* _Supplied passage_:
====================

Two Months

Right away I knew. 

Of course, you never really know, do you? Not with epilepsy. 

But I knew. 

For the first time in eight years, no aura. I was walking out the door, my hand on the knob, when I realized it. There came a whisper, almost a gasp, and I heard myself say, "Wow." Had epilepsy cleared my system? For five months, instinct had said I was traveling somewhere — to a place where the sun rises within you. 

It was gonna be the sunrise of my life. But this
 destination looked like nothing. Felt like nothing. It shouldn't have surprised me. Epilepsy is an invisible illness. Even, apparently, in remission. 

Outgrowing it at 33, I hadn't heard of that. People tend to outgrow it in puberty, not 20 years later. Yes, I had suspicions. They were written in sand. The internal monologue went like this: "I've outgrown epilepsy. I've outgrown epilepsy! Haven't I?"

At 13 and 18, I tapered off under doctor supervision — stayed off for 7 and 10 days. It didn't last, but the hope did. Once you taste hope like that, it stays with you forever. After another seizure at 20, Dr. Sullivan looked me in the eye. "At this point, you probably won't outgrow it." I nodded and let him have his say. He's not God, I thought. Just a man.

====================

* _The data_:
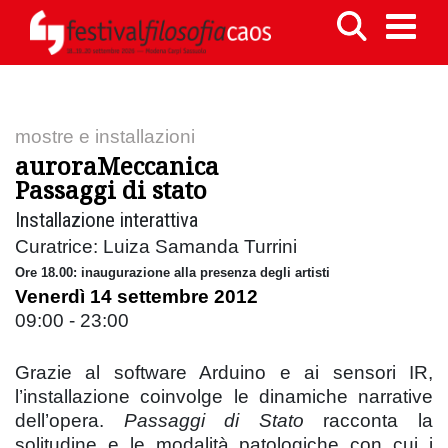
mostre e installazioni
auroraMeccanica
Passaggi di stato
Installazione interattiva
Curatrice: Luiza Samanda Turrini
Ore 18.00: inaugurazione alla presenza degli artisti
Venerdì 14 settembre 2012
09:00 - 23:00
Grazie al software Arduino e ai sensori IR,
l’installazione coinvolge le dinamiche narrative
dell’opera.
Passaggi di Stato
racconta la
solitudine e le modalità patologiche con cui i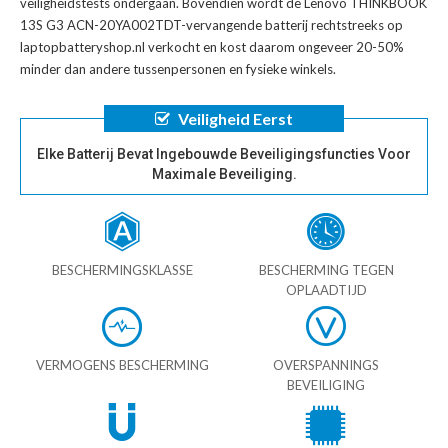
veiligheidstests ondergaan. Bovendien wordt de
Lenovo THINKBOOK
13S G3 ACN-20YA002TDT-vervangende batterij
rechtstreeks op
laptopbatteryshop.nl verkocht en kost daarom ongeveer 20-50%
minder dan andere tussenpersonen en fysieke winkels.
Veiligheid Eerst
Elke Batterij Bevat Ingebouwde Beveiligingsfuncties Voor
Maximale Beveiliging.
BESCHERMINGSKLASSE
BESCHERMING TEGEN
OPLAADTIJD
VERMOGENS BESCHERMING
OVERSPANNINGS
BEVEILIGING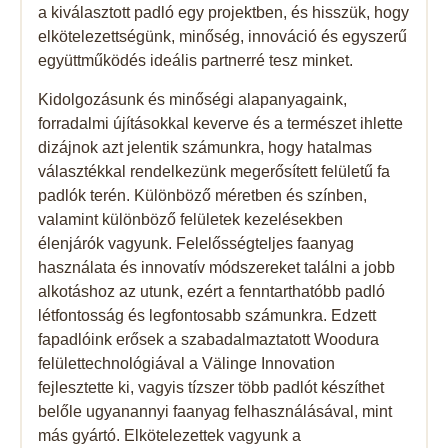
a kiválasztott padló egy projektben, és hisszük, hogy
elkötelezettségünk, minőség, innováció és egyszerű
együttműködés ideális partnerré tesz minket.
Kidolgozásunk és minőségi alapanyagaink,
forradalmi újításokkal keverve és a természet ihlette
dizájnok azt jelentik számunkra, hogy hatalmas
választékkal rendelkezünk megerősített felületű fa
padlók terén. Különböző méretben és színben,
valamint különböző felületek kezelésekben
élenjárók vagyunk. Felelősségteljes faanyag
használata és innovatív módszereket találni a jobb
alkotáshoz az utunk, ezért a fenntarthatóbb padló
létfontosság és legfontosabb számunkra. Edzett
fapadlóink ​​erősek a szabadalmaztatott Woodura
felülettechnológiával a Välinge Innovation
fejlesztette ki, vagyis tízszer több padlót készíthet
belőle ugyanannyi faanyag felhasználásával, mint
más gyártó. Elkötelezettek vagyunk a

====================

* _Work required_:
In the essay about outgrowing epilepsy, at what ages did the narrator taper off under doctor supervision?

* _Response_:
At 13 and 18.